The library's atrium was ringed by tables offering pamphlets and flyers from various agencies. Considering that nearly a third of retirees depend on Social Security as their main source of income, I wanted to talk to the woman at the Social Security table. She, however, did not want to talk to me. "Ah, you see, I'm not supposed to speak to the press," she said, declining to tell me what she did with the Administration. She handed me a piece of paper. "You can find all of the information you need right here." Her finger pointed to the top of the sheet, which instructed me to BOLDLY GO TO SOCIALSECURITY.GOV.

The Social Security Administration has adopted a Star Trek theme to promote its online resources, and I could see George Takei, aka Mr. Sulu, grinning from another pamphlet on the table. I thanked the woman and put the piece of paper in my bag, which already contained a DVD on "Deposit Insurance Coverage" from the FDIC (the DVD turned out to be as compelling as you might imagine) and a pack of playing cards from the Financial Industry Regulatory Authority, a self-regulating organization of investment banks whose name makes it sound like the government agency it isn't. The top card read, "We stacked this deck for you."

I suspected the gambling innuendo owed less to an ironic sensibility than to a certain obliviousness. Still, it turned out to be of a piece with the financial-planning advice being given in the seminars I attended, which emphasized that Americans could count on few guarantees for their income during retirement, if they could count on any guarantees at all. Social Security was under siege, defined-benefit pension plans were as elusive as unicorns: preparing for the future required "understanding your risk tolerance" and placing your bets accordingly.
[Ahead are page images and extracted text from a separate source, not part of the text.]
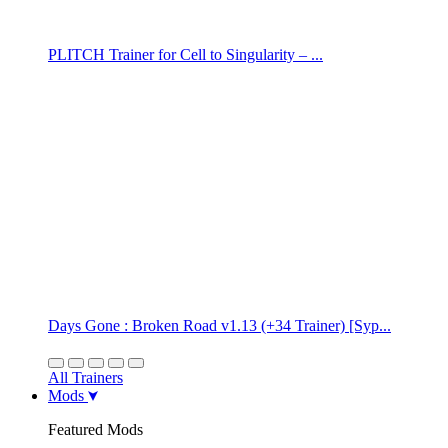
PLITCH Trainer for Cell to Singularity – ...
Days Gone : Broken Road v1.13 (+34 Trainer) [Syp...
All Trainers
Mods
Featured Mods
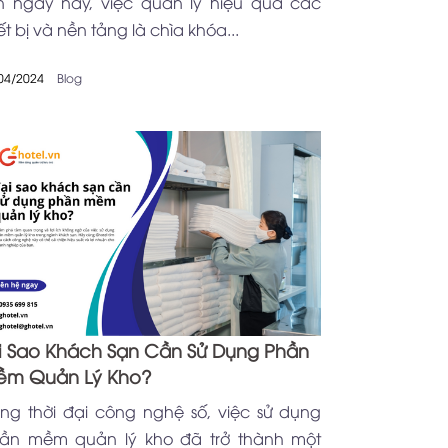
n ngày nay, việc quản lý hiệu quả các
ết bị và nền tảng là chìa khóa...
04/2024
Blog
i Sao Khách Sạn Cần Sử Dụng Phần
m Quản Lý Kho?
ong thời đại công nghệ số, việc sử dụng
ần mềm quản lý kho đã trở thành một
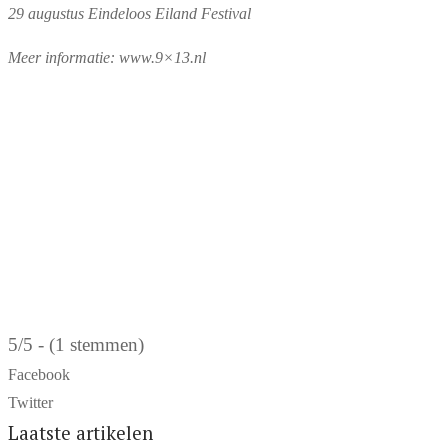
29 augustus Eindeloos Eiland Festival
Meer informatie: www.9×13.nl
5/5 - (1 stemmen)
Facebook
Twitter
Laatste artikelen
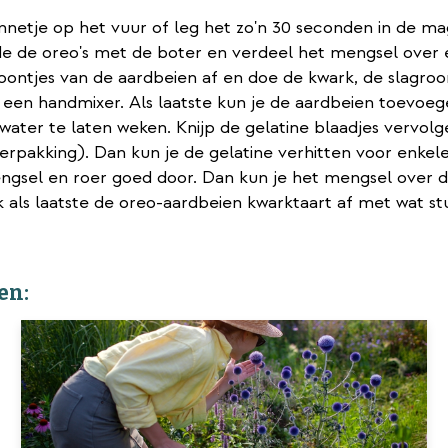
nnetje op het vuur of leg het zo'n 30 seconden in de m
nde de oreo's met de boter en verdeel het mengsel over 
roontjes van de aardbeien af en doe de kwark, de slagro
en handmixer. Als laatste kun je de aardbeien toevoegen
water te laten weken. Knijp de gelatine blaadjes vervolg
 verpakking). Dan kun je de gelatine verhitten voor enk
gsel en roer goed door. Dan kun je het mengsel over d
 als laatste de oreo-aardbeien kwarktaart af met wat st
en:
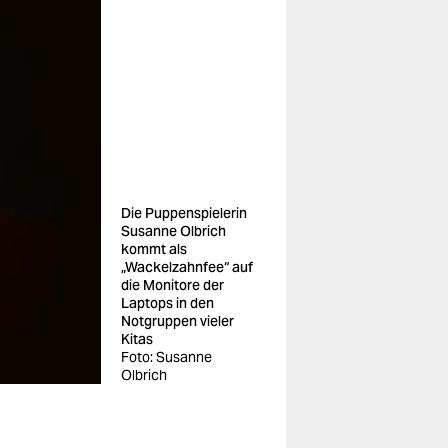
Die Puppenspielerin
Susanne Olbrich
kommt als
„Wackelzahnfee“ auf
die Monitore der
Laptops in den
Notgruppen vieler
Kitas
Foto: Susanne
Olbrich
"The greater the risk, the greater the reward. Also, the greater chance of losing money," said Kathleen Floyd from the Securities and Exchange Commission, speaking about the need to "Save and Invest Wisely."

And even avoiding risk invited its own risk. Keeping your nest egg in a bank account made you vulnerable to inflation. Putting it into a high-yield CD through a brokerage would be "betting on the solvency of the company behind it." Park it in an annuity, and "you're banking on the staying power of the insurance company."